**Page extract**.
We Miss You, Stevie Ray Vaughn

Photo by Larry Hulst, Michael Ochs Archive, Getty Images

Texas Blues/rock guitar legend Stevie Ray Vaughn in six takes.

Prologue

It’s been over 35 years since Stevie Ray Vaughn boarded that helicopter in the early morning Wisconsin fog that would crash into a ski mountain and extinguish the lives of Stevie Ray and four other passengers. The night before, Vaughn played guitar in what would be his final performance at the Alpine Valley Music Theater, sharing the stage with the likes of Eric Clapton, Robert Cray, Buddy Guy, and his brother Jimmie Vaughn.

The guitar greats ended the show with a rousing blues jam that would have been talked about for years but for the tragedy that followed.

After years of drug and alcohol abuse, Stevie Ray Vaughn entered recovery in 1986 and was making good on his promise to be a serious musician. Four years later, he was dead. Oh, life can be so cruel.

Here is Stevie Ray Vaughn in six takes.

Take one: Austin, Texas

Born in 1954 in the Dallas area to sharecropping parents, Stevie Ray Vaughn got his first guitar when he was seven years old. He moved to Austin as a teenager and soon gained a following based on his uncanny feel for the blues.

**To do**.
1/ Rewrite everything in the Stevie Ray Vaughn tribute from "After years of" down to "is Stevie Ray Vaughn in six takes.", putting "rehab" where "recovery" appears.
2/ Carry on the Stevie Ray Vaughn tribute from its last sentence.
The data that follows comes from a separate source.

**Information supplied**.
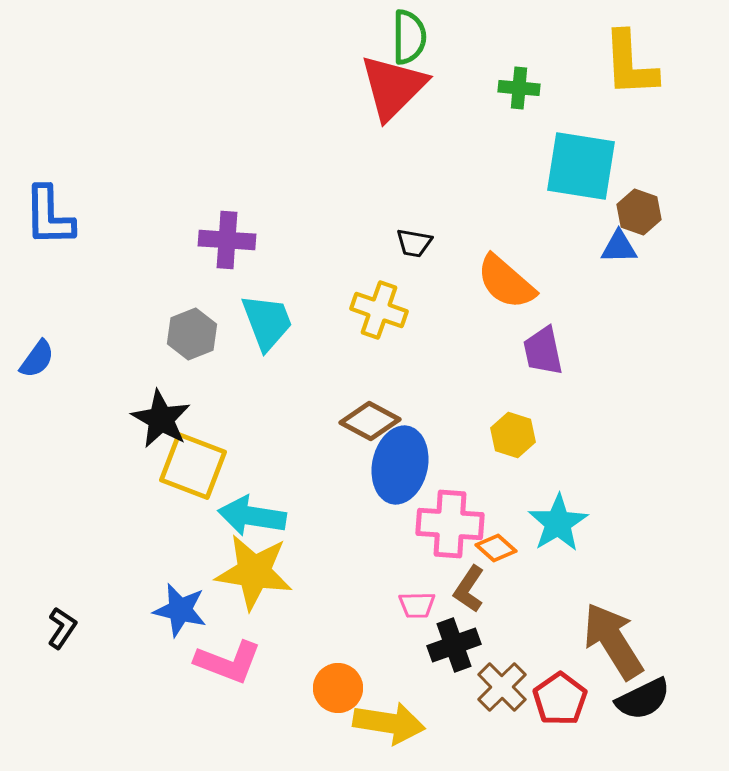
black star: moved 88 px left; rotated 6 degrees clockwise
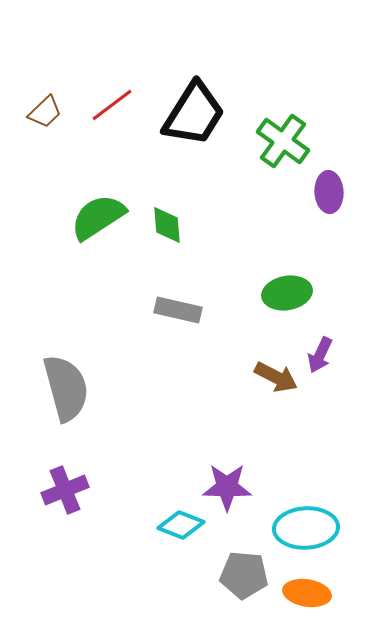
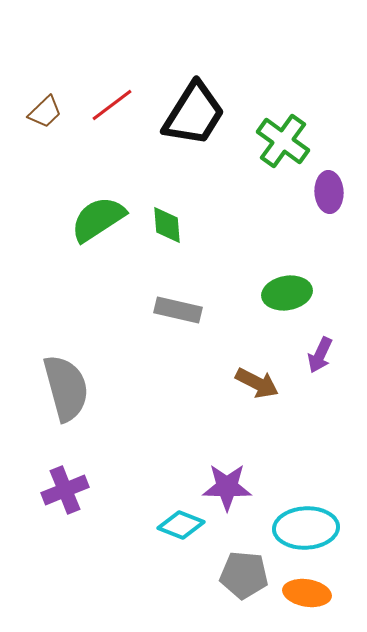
---
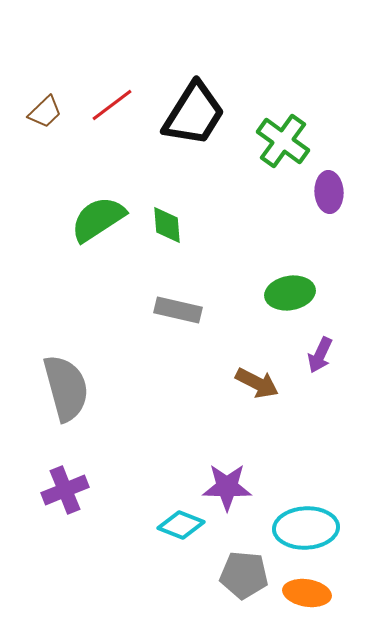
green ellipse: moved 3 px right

**Answers for this exercise**.
1/
After years of drug and alcohol abuse, Stevie Ray Vaughn entered rehab in 1986 and was making good on his promise to be a serious musician. Four years later, he was dead. Oh, life can be so cruel.

Here is Stevie Ray Vaughn in six takes.

2/
By 1978, Stevie Ray joined forces with bassist Tommy Shannon and drummer Chris Layton to form the band Double Trouble. Led by Stevie Ray’s blues-infused “shuffling rhythm” on his Fender Stratocaster, Double Trouble became one of the most popular acts in Texas.

Source: SRVArchive.com

Take two: Jimmie Vaughn’s baby brother

Jimmie Vaughn, a founding member of the Fabulous Thunderbirds, remembers a childhood filled with music that he shared with his younger brother Stevie Ray. Wikipedia:

Ever since we were little kids, my dad would say, ‘Okay, boys, go get your guitars and play something in the living room for our guests.’ And someone would always say, ‘That’s really great, boys, maybe someday you can make a record together.’ It was a long time coming.

–Jimmie Vaughn

Long time coming indeed. After a decade of fame and fortune that culminated in Stevie Ray’s sobriety, the Vaughn boys finally fulfilled promises made in the Vaughn family living room. In the summer of 1990, the brothers toured together and released the album Family Style. In what began as a celebration of the Vaughn family reunion ended tragically on a Wisconsin ski mountain.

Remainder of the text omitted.